DIRECTIONS:
A) Answer these questions from the Tour de Yorkshire thread:
(i) According to Soltydog, how close to home does Day 1 of the race pass?
(ii) Which stage does Richard A Thackeray describe as a bit far away?
(iii) How does ColinJ describe the length and gradient of Otley Chevin?
B) Echo word for word the portion of the Tour de Yorkshire thread that opens with the words containing "https://letour.yorkshire.com/the-race/" and closes with "some point en-route.".

SOURCE PASSAGE:
··········

# 2018 Tour de Yorkshire



## Richard A Thackeray (5 Dec 2017)

Stage towns, & route, announced
No schedule yet

https://letour.yorkshire.com/the-race/


----------



## Soltydog (5 Dec 2017)

Wish they would plan it for my days off  Day 1 it comes within 3 miles of home, luckily I'm on a late shift, so I'll get to see the race before work, If I cycle to Sigglesthorne, only about 6 miles I'll get to see them twice 

I'm off work for the final day, so will drive over to my parents near Halifax & ride out to watch at some point en-route.


----------



## Richard A Thackeray (5 Dec 2017)

_Stage 2 _passes fairly close

Will probably be out/about for _1_ &_ 4_
Stage 3 is a bit far away


----------



## ColinJ (5 Dec 2017)

Drat - stage 4 is a local one but I won't get to see it round here! My cousin always comes down from Scotland on the Friday so we drive out to watch the Saturday stage and then ride the sportive on the Sunday. We will have to drive to somewhere on the route on Saturday and then drive out to Leeds on the Sunday and miss watching the stage pass along the Calder Valley.

That stage 4 route looks really tough! Goose Eye is a steep climb but it isn't very long. Park Rash (near Kettlewell) is a brutal climb and would be a fantastic place to watch the peloton ascend in painful slo-mo. I am sure that thousands of fans will have exactly the same idea so get there early. Greenhow Hill out of Pateley Bridge will also be good - there are about 3 steep ramps on it. Otley Chevin is about 1 mile at a steady 10% so that will be another great vantage point.

··········

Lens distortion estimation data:
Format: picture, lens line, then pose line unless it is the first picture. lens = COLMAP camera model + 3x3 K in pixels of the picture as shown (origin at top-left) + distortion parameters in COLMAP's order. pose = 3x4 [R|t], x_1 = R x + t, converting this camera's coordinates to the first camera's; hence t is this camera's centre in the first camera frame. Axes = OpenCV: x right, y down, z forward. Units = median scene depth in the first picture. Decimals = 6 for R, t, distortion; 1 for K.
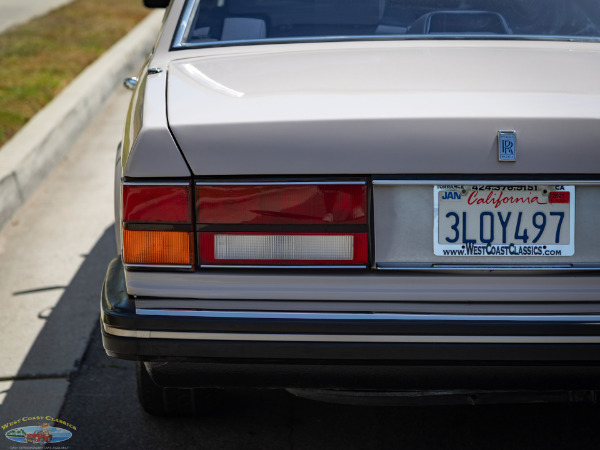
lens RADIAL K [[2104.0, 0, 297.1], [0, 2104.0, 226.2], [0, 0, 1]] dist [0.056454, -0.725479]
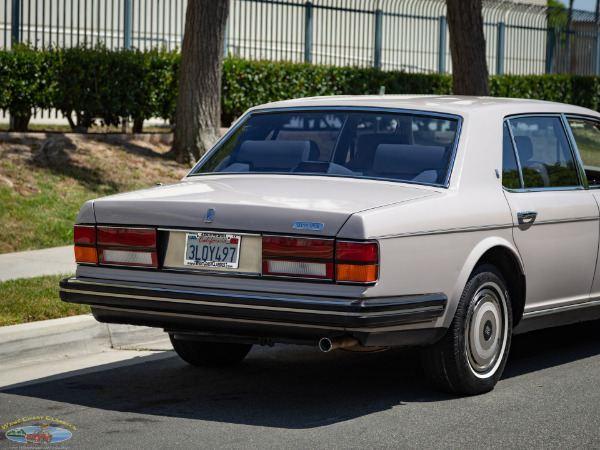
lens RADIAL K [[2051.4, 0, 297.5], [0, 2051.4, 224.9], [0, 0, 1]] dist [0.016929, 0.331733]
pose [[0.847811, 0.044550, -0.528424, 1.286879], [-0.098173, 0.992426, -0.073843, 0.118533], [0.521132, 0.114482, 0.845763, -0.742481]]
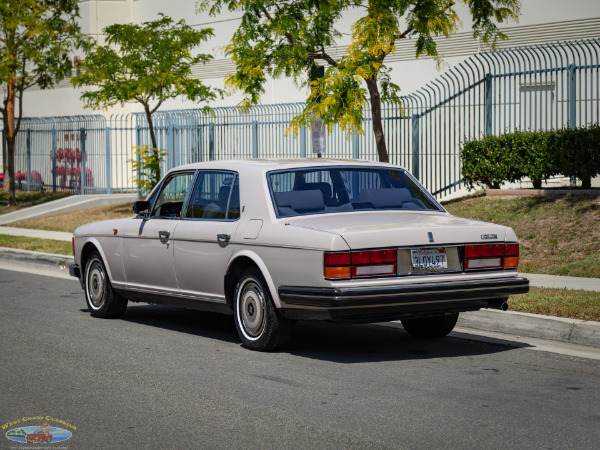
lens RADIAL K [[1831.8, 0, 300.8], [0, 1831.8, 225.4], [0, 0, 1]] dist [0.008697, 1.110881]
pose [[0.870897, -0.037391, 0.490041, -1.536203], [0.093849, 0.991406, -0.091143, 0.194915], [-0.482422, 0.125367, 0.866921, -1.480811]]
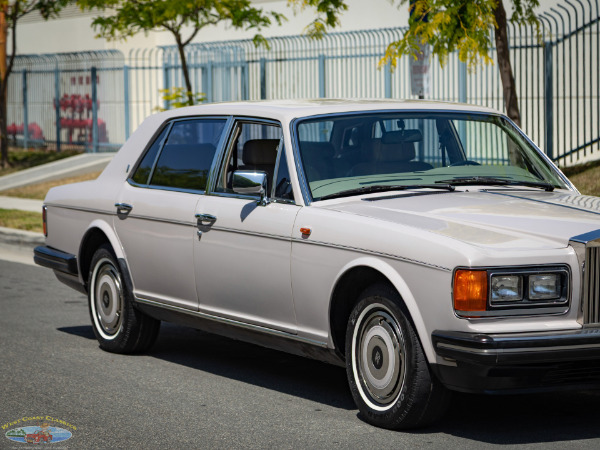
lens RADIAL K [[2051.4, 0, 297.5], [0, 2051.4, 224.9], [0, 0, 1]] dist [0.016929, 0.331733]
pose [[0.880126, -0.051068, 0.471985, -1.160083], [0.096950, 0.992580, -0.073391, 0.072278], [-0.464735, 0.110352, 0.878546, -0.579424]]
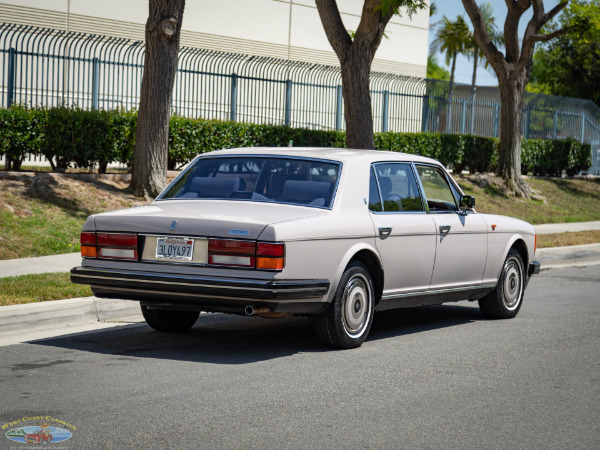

··········

ANSWERS FOR THE EXERCISE:
A)
(i) Within 3 miles.
(ii) Stage 3.
(iii) About 1 mile at a steady 10%.

B)
https://letour.yorkshire.com/the-race/


----------



## Soltydog (5 Dec 2017)

Wish they would plan it for my days off  Day 1 it comes within 3 miles of home, luckily I'm on a late shift, so I'll get to see the race before work, If I cycle to Sigglesthorne, only about 6 miles I'll get to see them twice 

I'm off work for the final day, so will drive over to my parents near Halifax & ride out to watch at some point en-route.